Banner — University Medical Center Tucson’s Burn Center receives patient care and training grant

Tuesday, May 17, 2022

Banner — University Medical Center Tucson’s Burn Center was recently awarded more than $87,000 to enhance its inpatients and outpatient care and augment training to bring the best of wound care to Southern Arizona.

The Catholic Foundation for the Diocese of Tucson St. Joseph Catholic Healthcare Committee awarded the funding in April to Banner – University Medicine Burn Program Director Lourdes Castañón, MD, FACS, and Burn Program Manager Tonya Naughton, MSN, BSN, RN, MCJ.

Dr. Castañón, clinical associate professor with the University of Arizona’s Department of Surgery, says the funding will help the Burn Center make sure all patients are cared for, especially in response to the increasing number of patients who’ve lost their jobs and housing during the COVID pandemic.

“We had a very large homeless population that would come in with burns or wounds that were difficult to take care of because they did not have insurance or the money for things like dressings,” Dr. Castañón said. “So when we applied for the grant, that was our number one goal, to see if we're able to get funds to help us build our infrastructure.”

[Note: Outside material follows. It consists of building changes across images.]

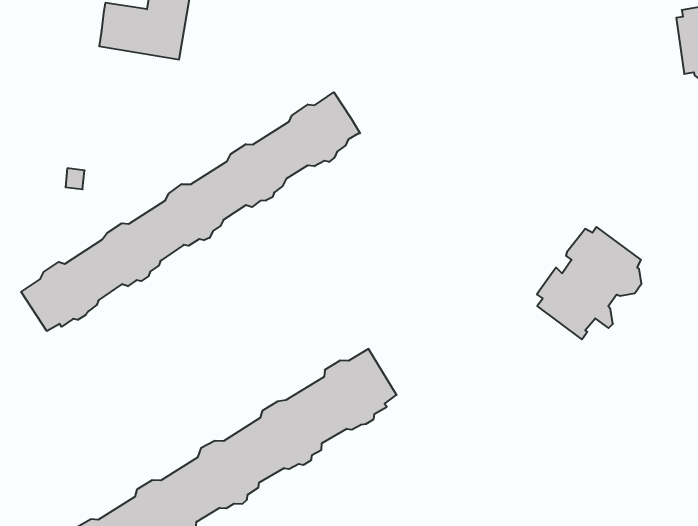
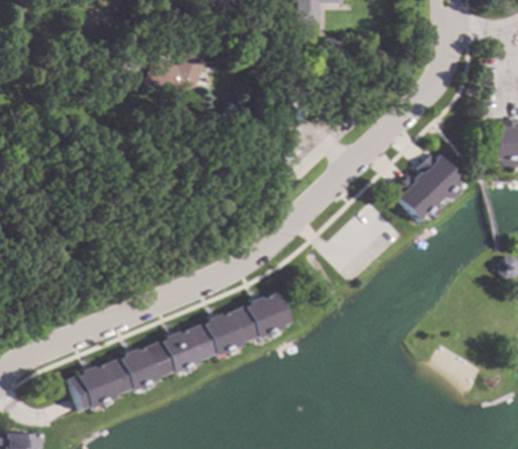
building: [21,92,360,331] -> none
building: [537,227,642,339] -> [395,155,461,220]

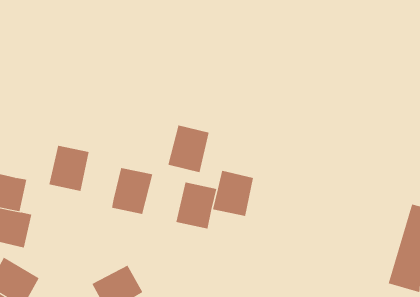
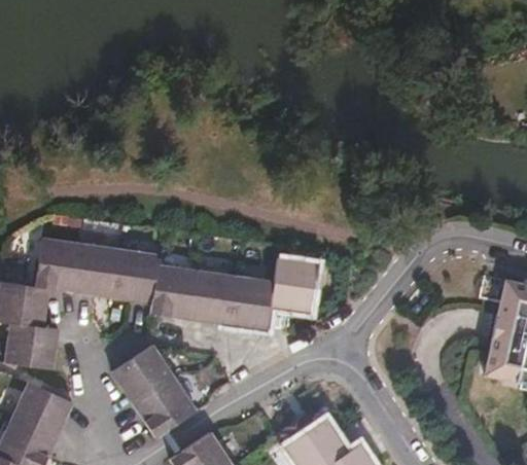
building: [168,125,209,173] -> [188,270,235,324]
building: none -> [35,238,81,291]
building: none -> [113,249,160,302]
building: none -> [111,344,175,404]

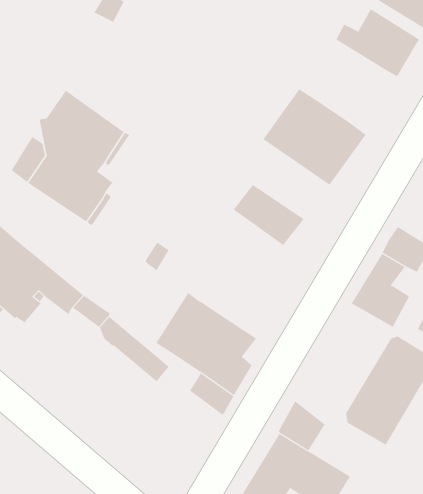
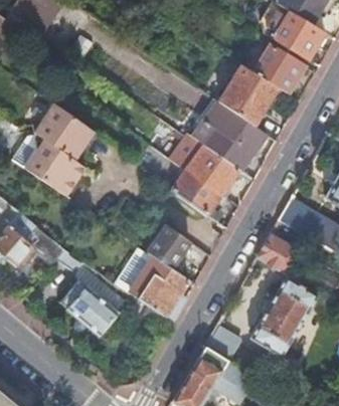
building: none -> [218,65,279,127]
building: none -> [168,137,240,196]
building: none -> [147,227,189,269]
building: none -> [59,281,119,338]

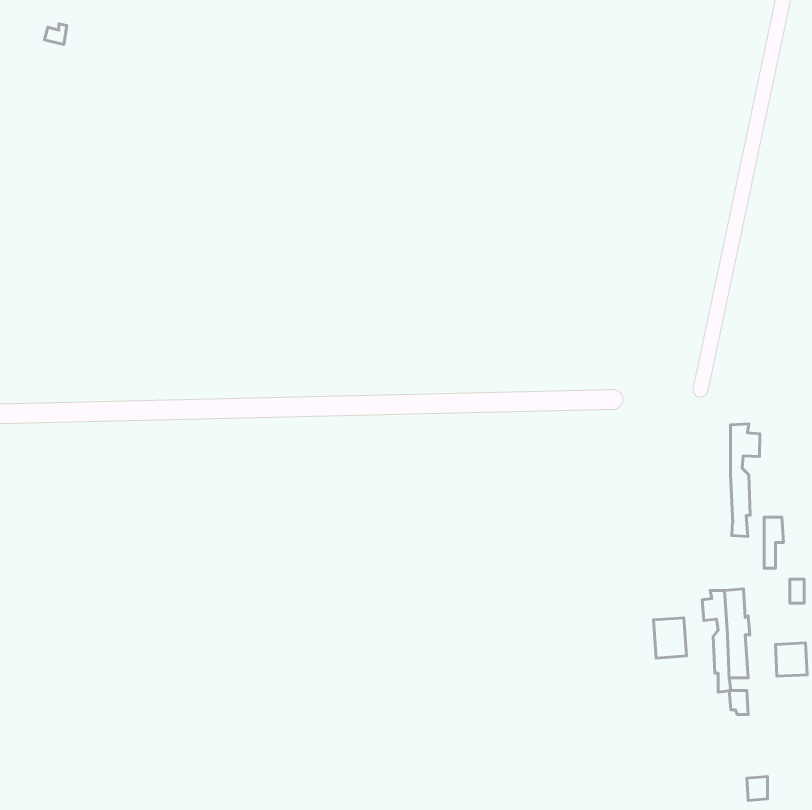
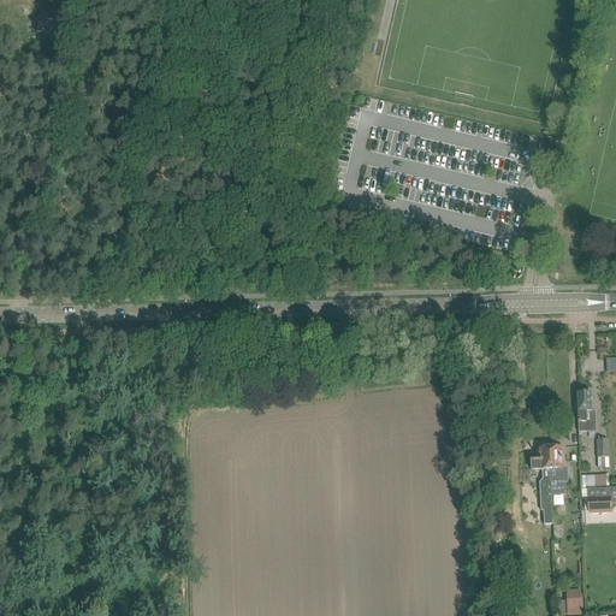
building: [731,424,760,536] -> none
building: [654,618,687,658] -> none

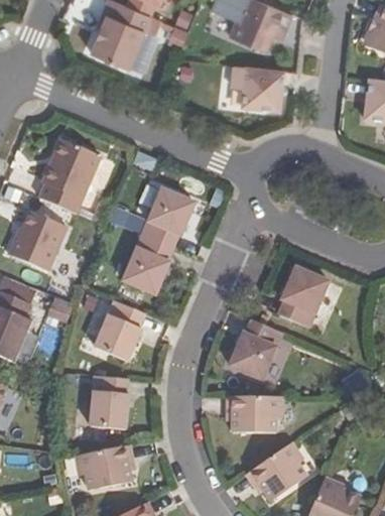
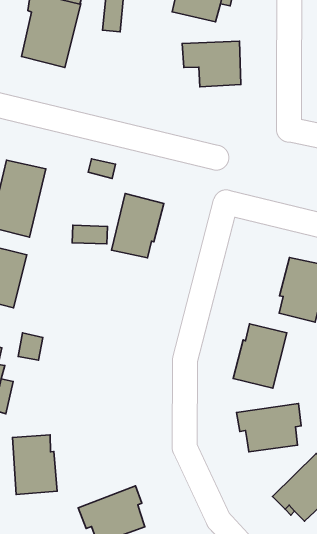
building: [122,235,171,295] -> none
building: [94,300,144,361] -> none
building: [89,376,128,429] -> [12,435,57,494]

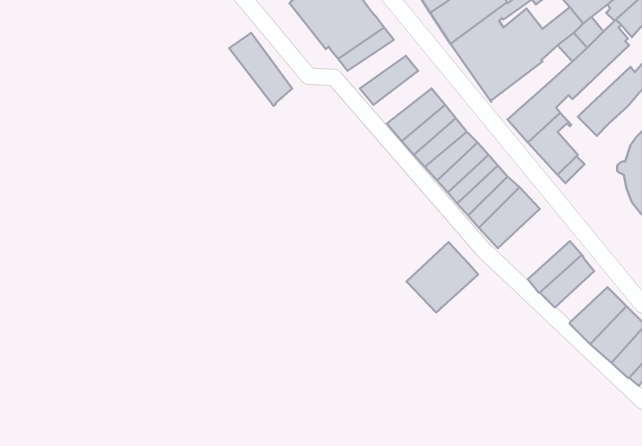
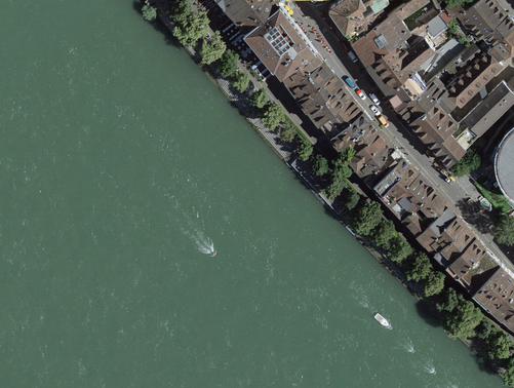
building: [229,33,292,106] -> none
building: none -> [288,62,332,99]
building: none -> [397,68,450,122]
building: none -> [308,85,352,125]
building: [406,242,478,313] -> [402,190,457,243]
building: none -> [445,237,485,276]

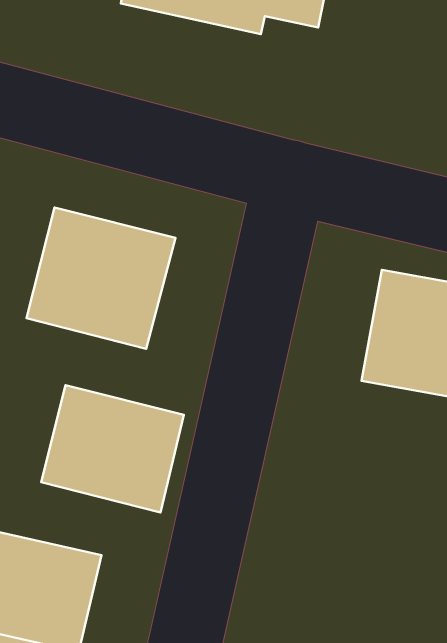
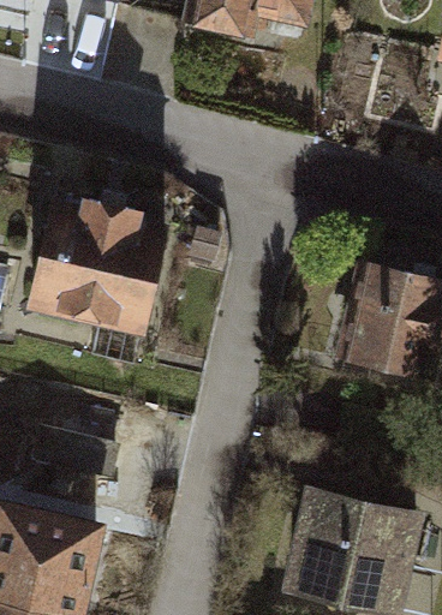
building: [41,385,184,512] -> none
building: none -> [285,471,418,598]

Most of the grant, she said, will go toward providing equipment, supplies in an outpatient setting.

Additional allocations will target a range of investments across the inpatient spectrum of patient care and nursing education, said Banner Burn Program Manager Tonya Naughton.

Blanket warmers will help keep burn patients at risk of hypothermia warm, and Chromebooks for patients to communicate with loved ones. Specialized lamps will help detect corneal abrasions – scratches on the surface of the eye – with facial burns, and Nitrous Oxide N2o Oxygen Portable Systems will enhance relaxation and reduce anxiety and possible PTSD in burns and complex wound care.

The funding will also support advanced burn life support (ABLS) training for staff on the treatment of patients within the first 72 hours of being burned, especially those needing fluid resuscitation.

The need for expert burn care in Southern Arizona is high, Naughton said, in part because the Burn Center serves not only people from across the state, but also patients from across the border in Mexico.

“Before we started the Tucson burn program, the closest verified burn center resided in Phoenix, about a two-hour drive for most individuals. It becomes difficult for families to take that time off, or even access long distance transportation.

Even housing can be an issue,” Dr. Castañón said. “We're by no means in any competition with the Phoenix burn center; we actually work with them, but we’ve seen that there is an absolute need to have a high level of care within this region specifically for the reason that transportation's an issue, finances are an issue. It's very important for us to be able to remove the travel barrier."